Bu görevin yerine getirildiğinin kabulü için SGK alacaklarının tahsiline yönelik işlemlerin tamamında ilgiliye, işleme karşı başvurabileceği kanun yolu ve süresinin açıkça belirtilmesi gerekmektedir.
Anılan zorunluluk karşısında, Kurum alacaklarının tahsiline ilişkin olarak, 6183 sayılı Kanunun 55.maddesi uyarınca, Kurumca düzenlenen ödeme emrinin ilgilinin başvurabileceği kanun yolu ve süresini açıkça gösterir ve özellikle mevzuatta açıklık bulunmaması nedeniyle 6183 sayılı Kanunun 58.maddesi ile öngörülen itiraz hakkını kullanabilmesi için yedi günlük süre içinde iş mahkemesine dava açabileceği ihtaratını da içeren şekilde düzenlenmesi gerekmektedir.

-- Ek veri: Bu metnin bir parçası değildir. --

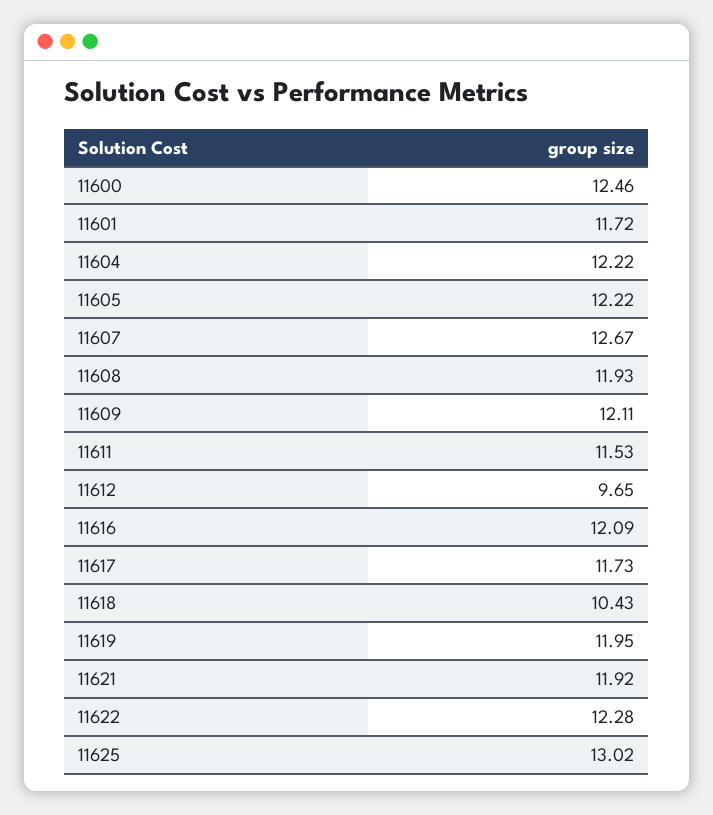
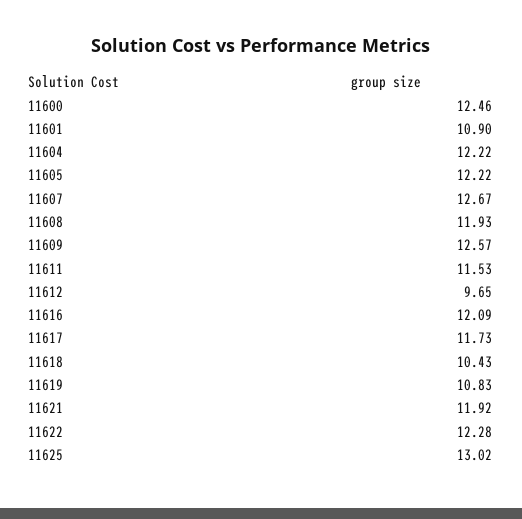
11601: 11.72 -> 10.9
11609: 12.11 -> 12.57
11619: 11.95 -> 10.83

Somut olayda, uyuşmazlığın incelenmesinde, davacının 58. maddede öngörülen süre içinde Kuruma itirazda bulunduğu açıktır. Öte yandan davacı tarafından doğrudan 7 gün içinde iş mahkemesine dava açılmamış ise de, tebligat yönünden davanın süresinde açılıp açılmadığının araştırılması gerekmektedir. Çünkü ödeme emrinin hukuki sonuç doğurabilmesi ilgilinin için yasal haklarının açıkça belirtilmesi gerekmektedir. Ancak dosyadaki ödeme emri belgesinde ilgilinin başvurabileceği kanun yolu ve süresini açıkça gösterir ve özellikle mevzuatta açıklık bulunmaması nedeniyle 6183 sayılı Kanunun 58.maddesi ile öngörülen itiraz hakkını kullanabilmesi için yedi günlük süre içinde iş mahkemesine dava açabileceği ihtaratının bulunup bulunmadığı anlaşılamamaktadır. Ayrıca ödeme emrine konu olan borç döneminde şirketi temsil ve ilzama yetkili kişilerin de tespit edilmesi gerekmektedir. Çünkü davacı her ne kadar 2007/2. ayda şirketeki hisselerini devretmiş ise de, davacının 2006/11. ayda 5 yıllığına şirketi temsil ve ilzamla yetkilendirildiği, şirkete 2009/2. ayda temsil ve ilzamla yetkili yeni müdür seçildiği, dolayısıyla 2007-2009 yılları arası şirket yöneticilerinin belirlenmediği görülmektedir
Yapılacak iş, yukarıda belirtilen, hukuki ve fiili durumlar ışığında, öncelikle tebligat yönünden davanın süresinde açılıp açılmadığını araştırmak, süresinde açılmamışsa davanın hak düşürücü süreden reddine, eğer davanın süresinde açıldığı tespit edilirse, bu defa ödeme emrine konu olan borç döneminde şirketi temsil ve ilzama yetkili kişileri tespit etmek, ayrıca 11.09.2014 tarihinde yürürlüğe giren, 6552 sayılı İş Kanunu İle Bazı Kanun Ve Kanun Hükmünde Kararnamelerde Değişiklik Yapılması İle Bazı Alacakların Yeniden Yapılandırılmasına Dair Kanunun 81. maddesi hükümleride dikkate alınarak sonucuna göre karar vermekten ibarettir.
O hâlde, davalı Kurumun bu yönleri amaçlayan temyiz itirazları kabul edilmeli ve hüküm bozulmalıdır.
SONUÇ : Temyiz edilen hükmün yukarıda açıklanan nedenlerle BOZULMASINA, 22/09/2014 gününde oybirliğiyle karar verildi.